Source: Yahoo Finance
With emerging markets under pressure, coupled with fears about certain key smoking markets possibly tightening regulations, it has been a rough month for Philip Morris International. So bad in fact that shares have fallen from levels very close to 52-week highs to fresh new 52-week lows. It has been a very dramatic reversal, but with that reversal we have seen many of the metrics turn bullish, especially for those who would be long-term investors.
Philip Morris International now yields just under 5% and still packs a healthy dose of growth, more so than its peers who focus on developed markets.
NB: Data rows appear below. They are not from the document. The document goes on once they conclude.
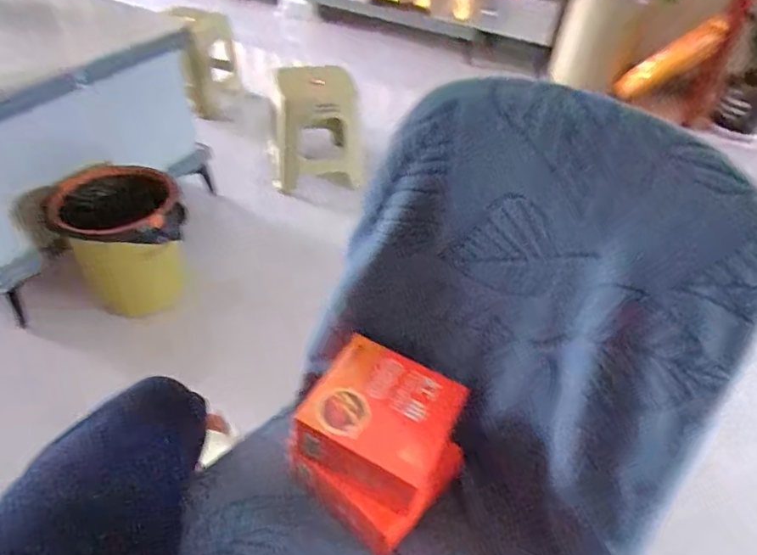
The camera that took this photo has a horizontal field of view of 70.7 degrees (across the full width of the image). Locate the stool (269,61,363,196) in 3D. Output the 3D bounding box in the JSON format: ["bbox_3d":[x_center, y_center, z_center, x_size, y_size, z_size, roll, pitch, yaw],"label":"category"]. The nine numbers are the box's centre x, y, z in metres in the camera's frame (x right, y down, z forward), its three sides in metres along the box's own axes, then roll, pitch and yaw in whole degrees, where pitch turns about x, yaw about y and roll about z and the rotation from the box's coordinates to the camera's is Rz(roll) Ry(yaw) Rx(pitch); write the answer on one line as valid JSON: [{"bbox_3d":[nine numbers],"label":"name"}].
[{"bbox_3d":[-0.203,-0.492,1.727,0.295,0.401,0.203,-2,44,-8],"label":"stool"}]

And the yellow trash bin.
[{"bbox_3d":[-0.621,-0.085,1.315,0.283,0.314,0.279,-16,48,-21],"label":"yellow trash bin"}]

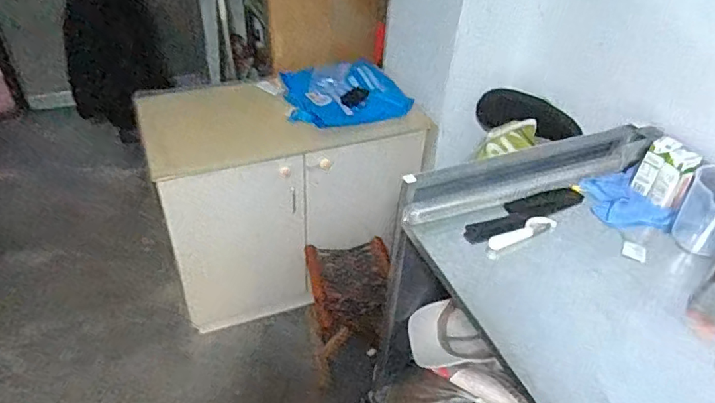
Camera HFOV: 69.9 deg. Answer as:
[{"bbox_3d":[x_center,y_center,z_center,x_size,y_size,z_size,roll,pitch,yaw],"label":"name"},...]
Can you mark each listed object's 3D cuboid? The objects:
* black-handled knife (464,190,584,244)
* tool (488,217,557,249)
[{"bbox_3d":[0.331,0.022,1.008,0.301,0.016,0.066,-21,47,-27],"label":"black-handled knife"},{"bbox_3d":[0.306,0.057,0.959,0.151,0.013,0.035,-18,45,-25],"label":"tool"}]

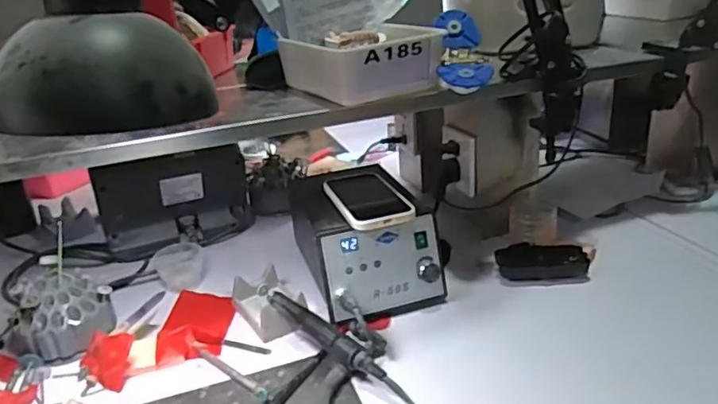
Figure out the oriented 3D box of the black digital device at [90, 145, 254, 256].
[{"bbox_3d":[-0.268,-0.003,0.843,0.218,0.134,0.058,-17,27,-25],"label":"black digital device"}]

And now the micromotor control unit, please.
[{"bbox_3d":[-0.001,0.042,0.728,0.142,0.116,0.221,-12,26,-17],"label":"micromotor control unit"}]

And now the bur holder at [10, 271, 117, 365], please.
[{"bbox_3d":[-0.334,0.125,0.638,0.107,0.080,0.072,-20,29,-31],"label":"bur holder"}]

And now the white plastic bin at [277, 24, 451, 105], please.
[{"bbox_3d":[0.003,-0.169,0.690,0.154,0.061,0.142,-16,26,-24],"label":"white plastic bin"}]

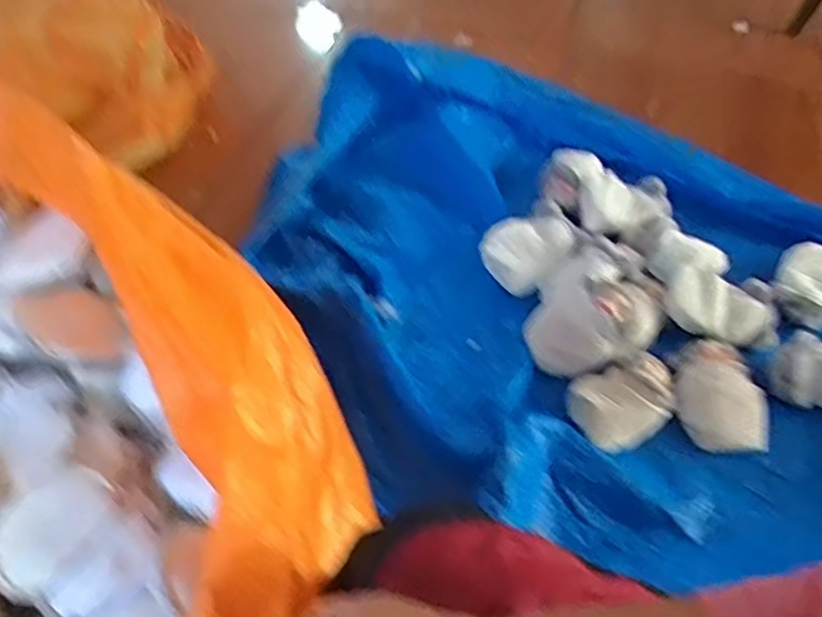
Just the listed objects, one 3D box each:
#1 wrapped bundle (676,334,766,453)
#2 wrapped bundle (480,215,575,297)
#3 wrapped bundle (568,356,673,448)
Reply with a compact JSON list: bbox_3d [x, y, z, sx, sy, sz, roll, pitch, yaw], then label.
[{"bbox_3d":[0.476,0.141,1.070,0.132,0.060,0.166,1,52,3],"label":"wrapped bundle"},{"bbox_3d":[0.215,-0.102,1.250,0.166,0.071,0.125,-31,57,-20],"label":"wrapped bundle"},{"bbox_3d":[0.325,0.142,1.046,0.162,0.053,0.120,-12,53,-7],"label":"wrapped bundle"}]

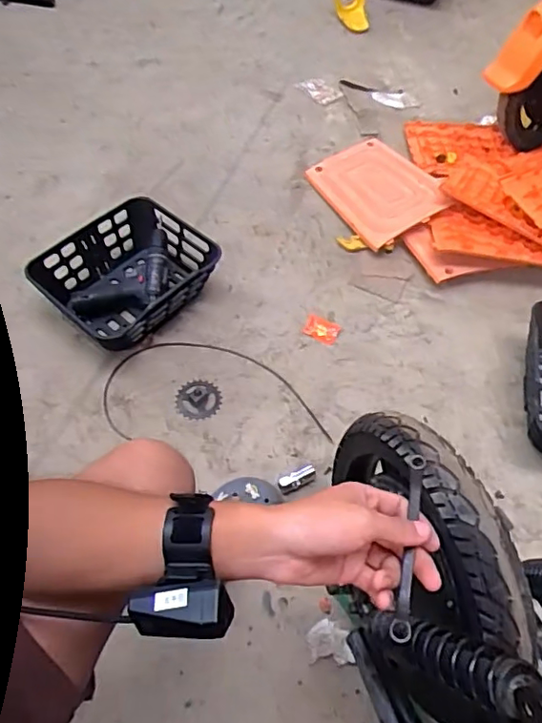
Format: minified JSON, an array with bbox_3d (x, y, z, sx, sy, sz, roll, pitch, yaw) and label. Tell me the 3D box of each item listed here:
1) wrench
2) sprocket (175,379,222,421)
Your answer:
[{"bbox_3d":[0.108,0.143,0.434,0.015,0.011,0.141,9,64,6],"label":"wrench"},{"bbox_3d":[-0.141,0.073,1.072,0.087,0.009,0.089,0,56,0],"label":"sprocket"}]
With the shares trading at fresh lows and tainted with emerging market fears, we are inclined to take a look at the name for retirement account purposes because it is cheap from an earnings valuation standpoint as well as when looking at its current yield and potential organic growth. The only thing we can complain about that the company has done recently is their decision to build two plants in Italy. We would have chosen another geographic location.
For investors wanting a bit more exposure to the United States with solid organic growth, strong dividend and a history of raising that dividend yearly we would direct attention towards Johnson & Johnson. This has been one of the stronger performers in a couple of indexes over the years and a favorite of smart money investors. With the dividend yield having risen above 3% as the stock fell in sympathy with general markets we do see opportunity here as well. This is one of the stocks we constantly look at wishing we had pulled the trigger years ago when we first investigated. Johnson & Johnson is one of those names which has premier brands and a strong R&D pipeline, two factors which make it an ideal candidate to be an anchor to almost any portfolio.
JNJ obviously ran into resistance at the $95/share level, but the chart also shows support at the $85/share level and the stock is very close to that level now.
Source: Yahoo Finance
It appears that Johnson & Johnson may be very near a support level where investors could safely buy, as the above chart displays. The support provides some extra cover, above and beyond what the dividend yield tells us (although the yield has played a part in the chart's support in the past) and with the company set to sharpen its focus after divestitures this recent pullback might be an opportune time to either open a position or add to a current position.